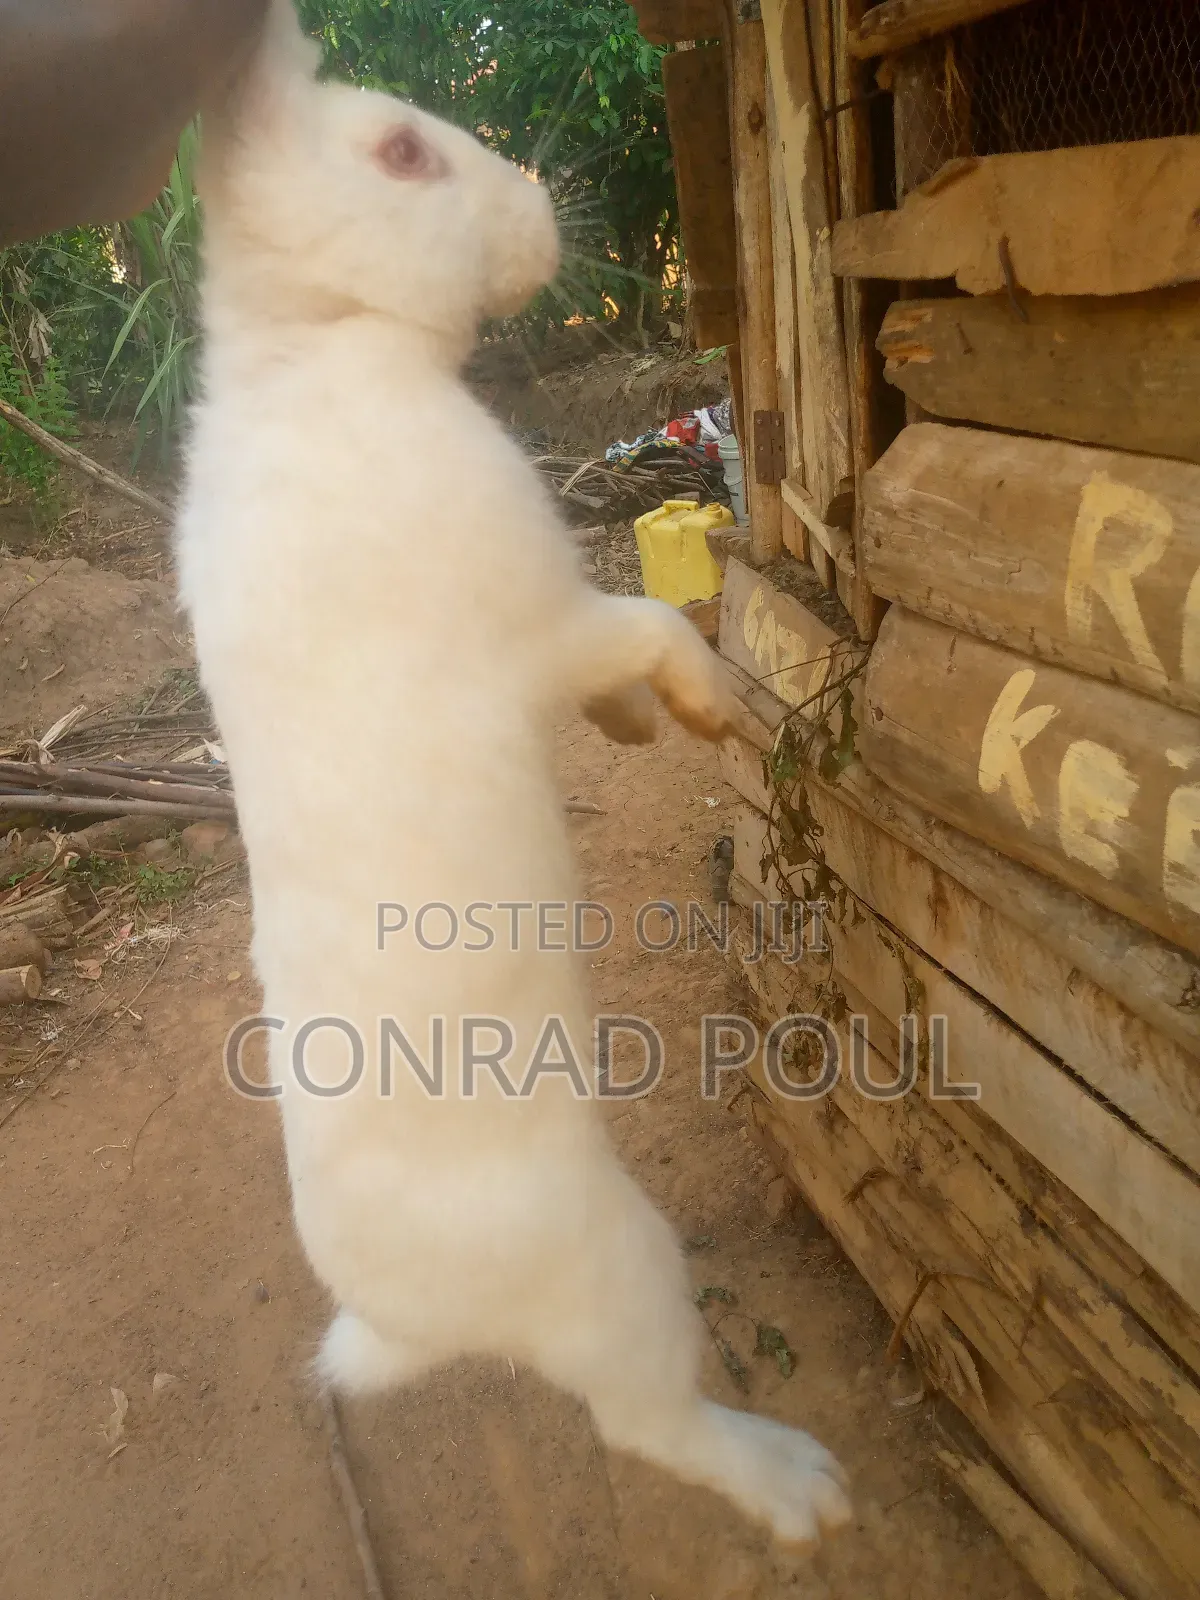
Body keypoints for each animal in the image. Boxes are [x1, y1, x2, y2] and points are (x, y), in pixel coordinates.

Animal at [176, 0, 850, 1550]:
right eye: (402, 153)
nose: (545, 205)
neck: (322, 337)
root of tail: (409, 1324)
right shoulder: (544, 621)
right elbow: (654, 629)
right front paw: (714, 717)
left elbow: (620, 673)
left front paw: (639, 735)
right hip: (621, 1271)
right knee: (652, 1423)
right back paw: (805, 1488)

* * *

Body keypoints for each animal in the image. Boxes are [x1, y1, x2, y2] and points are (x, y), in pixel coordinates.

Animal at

**WHAT YOU ARE ASKED TO DO**: For this task, write out exactly the lines of the entries above, starting at the line with "right eye: (402, 153)" and ending at the line with "right back paw: (805, 1488)", both included, and no others.

**SOLUTION TO THE PROBLEM**:
right eye: (402, 153)
nose: (545, 205)
neck: (322, 337)
root of tail: (409, 1324)
right shoulder: (544, 621)
right elbow: (654, 629)
right front paw: (714, 717)
left elbow: (620, 673)
left front paw: (639, 735)
right hip: (621, 1271)
right knee: (652, 1423)
right back paw: (805, 1488)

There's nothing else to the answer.